Así va siendo esta sesión. Ni siquiera un debate. Una constatación de hechos -reales o inventados-, unas arias de tenor, unas acusaciones mutuas, una especie de alarde de cada orador de que su país sí representa el ideal de las Naciones Unidas -con alguna colaboración de sus aliados o de los interesados en él- y la aseveración de que ningún otro cumple las viejas promesas de San Francisco.

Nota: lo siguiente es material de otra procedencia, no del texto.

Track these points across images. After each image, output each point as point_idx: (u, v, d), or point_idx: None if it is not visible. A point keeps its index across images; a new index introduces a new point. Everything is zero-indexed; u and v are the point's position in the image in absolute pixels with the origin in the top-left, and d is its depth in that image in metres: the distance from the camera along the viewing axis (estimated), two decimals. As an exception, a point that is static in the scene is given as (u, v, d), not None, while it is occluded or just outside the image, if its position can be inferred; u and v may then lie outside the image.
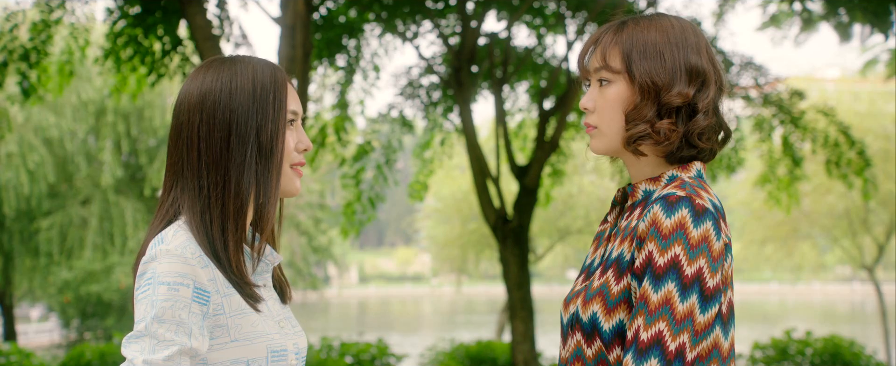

Es también un lugar de encuentro. Ha servido para que Shultz -nuevo en la diplomacia de Estados Un¡dos- y Gromiko -veterano de la de la URSS- se entrevisten sobre el tema del desarme mutuo y para que otros jefes de Gobierno o ministros de Asuntos Exteriores representen el desprestigiado papel de pacificadores en un mundo donde se priman los resultados de las guerras. Citas y encuentros que podrían celebrarse con más facilidad y menos gasto, y ningún pretexto; temas que tienen otros canales para la solución más a la mano de todos. La Asamblea General parece cada vez más un centro de propaganda en vez de un lugar de diálogo, y se trabaja en ella con el único deseo de producir un espectáculo. Mientras exista, mientras la organización siga en pie, existirá, sin embargo, siquiera el símbolo de la voluntad del entendimiento, aunque las armas hablen incesantemente en el Oriente Próximo, en Centroamérica, en Irán y Afganistán, en Africa, en el sureste asiático. Aunque las situaciones de opresión permanezcan en Polonia, en las grandes extensiones de América del Sur, en tantos y tantos lugares del globo. Nadie por eso daría hoy un paso atrás que significara la disolución de las Naciones Unidas. Pues si nos vale de consuelo la meditación, es fácil saber lo que no ha conseguido la ONU, mirando el mundo en torno; pero no es fácil calcular cómo hubiera sido ese mundo en el caso de no haber existido la ONU.